• _GEGEVEN TEKST_:
* * * * * * * * *

Consumenten kunnen in de tussentijd gedetailleerde officiële verslagen opvragen en ter inzage raadplegen op de hoofdzetel van het FAVV. Om dat te doen, moet men wel eerst een aanvraagformulier invullen, waarna men een uitnodiging ontvangt voor een afspraak op het hoofdkantoor. Zodra hij ter plaatse is, dient de geïnteresseerde zelf zijn opzoekwerk te verrichten in een database van het FAVV. Dat is niet bepaald een toonbeeld van vlotte dienstverlening. Dat bleek ook uit een artikel in De Standaard op 30 maart jongstleden, waaruit bleek dat professor in het mediarecht Voorhoof de manier van werken uittestte en vervolgens aanklaagde bij de federale Commissie voor de toegang en hergebruik van bestuursdocumenten.

* * * * * * * * *

Typ uit de tekst over de verslagen van het FAVV letterlijk het gedeelte over vanaf "Consumenten kunnen in" tot en met "hergebruik van bestuursdocumenten.".

* * * * * * * * *

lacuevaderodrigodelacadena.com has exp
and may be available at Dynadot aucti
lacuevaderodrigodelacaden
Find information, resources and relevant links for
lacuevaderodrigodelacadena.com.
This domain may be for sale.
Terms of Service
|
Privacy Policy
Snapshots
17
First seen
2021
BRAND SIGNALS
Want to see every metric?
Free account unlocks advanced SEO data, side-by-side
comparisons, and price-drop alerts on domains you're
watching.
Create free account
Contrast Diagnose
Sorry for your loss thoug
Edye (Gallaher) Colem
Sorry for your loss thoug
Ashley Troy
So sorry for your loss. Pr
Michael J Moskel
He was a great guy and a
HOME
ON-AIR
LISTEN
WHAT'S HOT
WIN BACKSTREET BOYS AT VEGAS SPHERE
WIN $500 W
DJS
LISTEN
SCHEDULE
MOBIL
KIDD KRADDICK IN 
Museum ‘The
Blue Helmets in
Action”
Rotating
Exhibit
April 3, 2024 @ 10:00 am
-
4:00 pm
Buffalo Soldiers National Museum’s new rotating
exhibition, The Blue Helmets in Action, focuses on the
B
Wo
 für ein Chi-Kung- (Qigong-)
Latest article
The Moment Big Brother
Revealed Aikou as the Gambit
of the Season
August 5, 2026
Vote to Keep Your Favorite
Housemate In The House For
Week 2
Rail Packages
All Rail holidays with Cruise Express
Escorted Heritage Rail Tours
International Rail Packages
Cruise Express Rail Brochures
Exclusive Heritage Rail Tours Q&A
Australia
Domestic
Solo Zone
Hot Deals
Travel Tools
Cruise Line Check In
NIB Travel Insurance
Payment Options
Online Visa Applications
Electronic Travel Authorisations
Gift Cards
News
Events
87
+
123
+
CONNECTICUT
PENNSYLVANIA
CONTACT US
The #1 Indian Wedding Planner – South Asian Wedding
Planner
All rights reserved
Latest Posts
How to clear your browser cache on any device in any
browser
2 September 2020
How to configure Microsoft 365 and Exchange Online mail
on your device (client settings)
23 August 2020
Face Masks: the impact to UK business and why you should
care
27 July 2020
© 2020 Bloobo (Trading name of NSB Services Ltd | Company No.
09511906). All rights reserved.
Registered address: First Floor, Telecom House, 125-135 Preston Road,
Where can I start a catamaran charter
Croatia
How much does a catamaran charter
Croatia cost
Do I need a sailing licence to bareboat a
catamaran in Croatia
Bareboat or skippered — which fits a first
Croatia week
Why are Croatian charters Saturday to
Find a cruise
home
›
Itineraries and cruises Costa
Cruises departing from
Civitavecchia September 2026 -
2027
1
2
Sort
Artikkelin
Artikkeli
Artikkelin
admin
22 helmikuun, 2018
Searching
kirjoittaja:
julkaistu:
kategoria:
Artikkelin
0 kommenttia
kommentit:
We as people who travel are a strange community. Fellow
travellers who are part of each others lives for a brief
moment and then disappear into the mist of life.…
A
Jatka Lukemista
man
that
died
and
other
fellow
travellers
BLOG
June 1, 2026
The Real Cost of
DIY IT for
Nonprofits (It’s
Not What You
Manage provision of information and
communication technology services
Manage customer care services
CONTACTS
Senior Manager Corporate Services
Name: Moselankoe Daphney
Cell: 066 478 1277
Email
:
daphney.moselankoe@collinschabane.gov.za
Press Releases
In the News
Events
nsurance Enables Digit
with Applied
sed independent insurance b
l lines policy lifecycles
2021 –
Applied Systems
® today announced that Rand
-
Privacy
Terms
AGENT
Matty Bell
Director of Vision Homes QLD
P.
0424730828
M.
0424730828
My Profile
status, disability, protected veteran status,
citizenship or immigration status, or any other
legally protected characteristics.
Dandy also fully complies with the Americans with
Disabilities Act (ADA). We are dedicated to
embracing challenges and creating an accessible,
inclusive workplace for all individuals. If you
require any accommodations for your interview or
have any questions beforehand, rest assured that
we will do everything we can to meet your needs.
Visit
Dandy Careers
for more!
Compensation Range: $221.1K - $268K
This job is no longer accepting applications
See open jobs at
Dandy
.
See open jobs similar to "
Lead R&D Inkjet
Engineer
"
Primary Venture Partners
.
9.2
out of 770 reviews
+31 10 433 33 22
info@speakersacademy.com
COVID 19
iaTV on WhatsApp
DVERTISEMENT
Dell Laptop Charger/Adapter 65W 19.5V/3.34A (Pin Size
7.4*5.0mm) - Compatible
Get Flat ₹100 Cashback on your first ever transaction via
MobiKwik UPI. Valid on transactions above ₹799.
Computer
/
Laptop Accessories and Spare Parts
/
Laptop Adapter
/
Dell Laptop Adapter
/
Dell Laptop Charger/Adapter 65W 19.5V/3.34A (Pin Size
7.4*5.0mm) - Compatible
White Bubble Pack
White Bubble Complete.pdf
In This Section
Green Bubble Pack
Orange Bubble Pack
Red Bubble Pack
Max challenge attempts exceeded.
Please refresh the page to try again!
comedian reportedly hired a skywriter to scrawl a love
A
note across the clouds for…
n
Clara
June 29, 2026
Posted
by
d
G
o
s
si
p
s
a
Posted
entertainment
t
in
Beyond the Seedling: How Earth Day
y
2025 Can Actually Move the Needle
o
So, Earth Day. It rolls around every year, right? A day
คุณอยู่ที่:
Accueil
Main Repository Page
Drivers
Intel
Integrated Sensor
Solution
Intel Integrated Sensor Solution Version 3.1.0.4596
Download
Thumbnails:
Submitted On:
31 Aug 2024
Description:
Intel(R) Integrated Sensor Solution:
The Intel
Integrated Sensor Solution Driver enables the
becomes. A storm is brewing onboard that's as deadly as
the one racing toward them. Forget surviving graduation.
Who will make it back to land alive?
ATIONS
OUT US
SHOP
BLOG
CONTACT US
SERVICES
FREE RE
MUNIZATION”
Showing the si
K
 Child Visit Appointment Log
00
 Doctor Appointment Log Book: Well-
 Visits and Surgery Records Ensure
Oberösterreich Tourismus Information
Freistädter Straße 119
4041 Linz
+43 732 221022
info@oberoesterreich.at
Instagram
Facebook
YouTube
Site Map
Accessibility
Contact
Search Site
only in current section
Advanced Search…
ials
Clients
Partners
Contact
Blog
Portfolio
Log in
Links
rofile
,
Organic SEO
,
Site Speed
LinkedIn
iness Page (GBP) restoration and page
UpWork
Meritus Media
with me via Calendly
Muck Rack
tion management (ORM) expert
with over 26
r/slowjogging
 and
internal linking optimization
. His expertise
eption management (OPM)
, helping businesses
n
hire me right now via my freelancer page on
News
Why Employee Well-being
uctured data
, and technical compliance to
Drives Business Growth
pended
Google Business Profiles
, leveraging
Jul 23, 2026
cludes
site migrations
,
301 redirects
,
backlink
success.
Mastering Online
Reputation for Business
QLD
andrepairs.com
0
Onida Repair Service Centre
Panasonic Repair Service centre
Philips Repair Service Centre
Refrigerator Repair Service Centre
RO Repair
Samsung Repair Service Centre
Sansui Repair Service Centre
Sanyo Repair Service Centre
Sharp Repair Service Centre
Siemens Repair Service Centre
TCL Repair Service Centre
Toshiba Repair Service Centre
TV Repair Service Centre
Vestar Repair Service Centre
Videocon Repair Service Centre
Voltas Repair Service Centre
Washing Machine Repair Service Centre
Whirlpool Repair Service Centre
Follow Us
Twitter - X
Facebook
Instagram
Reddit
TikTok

* * * * * * * * *

• _RESULTAAT OEFENING_:
Consumenten kunnen in de tussentijd gedetailleerde officiële verslagen opvragen en ter inzage raadplegen op de hoofdzetel van het FAVV. Om dat te doen, moet men wel eerst een aanvraagformulier invullen, waarna men een uitnodiging ontvangt voor een afspraak op het hoofdkantoor. Zodra hij ter plaatse is, dient de geïnteresseerde zelf zijn opzoekwerk te verrichten in een database van het FAVV. Dat is niet bepaald een toonbeeld van vlotte dienstverlening. Dat bleek ook uit een artikel in De Standaard op 30 maart jongstleden, waaruit bleek dat professor in het mediarecht Voorhoof de manier van werken uittestte en vervolgens aanklaagde bij de federale Commissie voor de toegang en hergebruik van bestuursdocumenten.